### PROBLEM TO SOLVE
Quote the line containing "1) black plastic housing (97,286,228,391)" and all lines that follow it in the listing below, exactly as written.

* * * * * * *

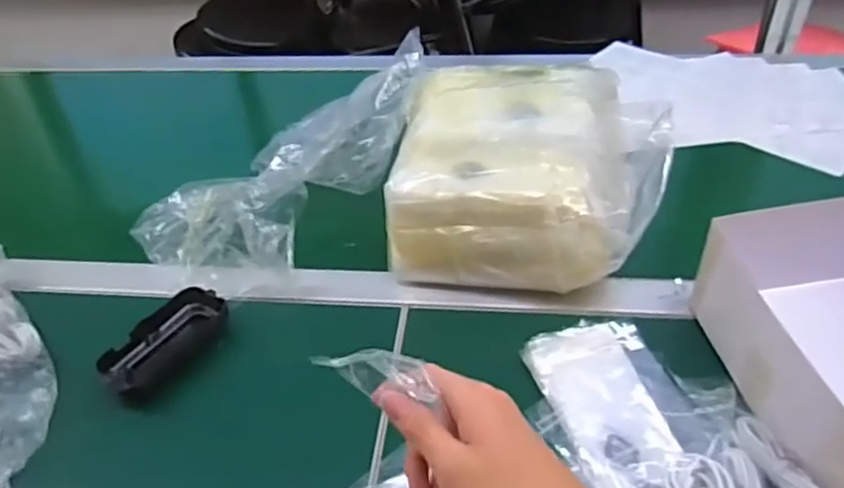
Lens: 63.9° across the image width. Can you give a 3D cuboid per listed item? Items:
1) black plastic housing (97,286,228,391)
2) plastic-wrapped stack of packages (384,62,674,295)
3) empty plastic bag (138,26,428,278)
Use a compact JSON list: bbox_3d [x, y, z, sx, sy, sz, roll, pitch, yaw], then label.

* * * * * * *

### EXPECTED ANSWER
1) black plastic housing (97,286,228,391)
2) plastic-wrapped stack of packages (384,62,674,295)
3) empty plastic bag (138,26,428,278)
Use a compact JSON list: bbox_3d [x, y, z, sx, sy, sz, roll, pitch, yaw], then label.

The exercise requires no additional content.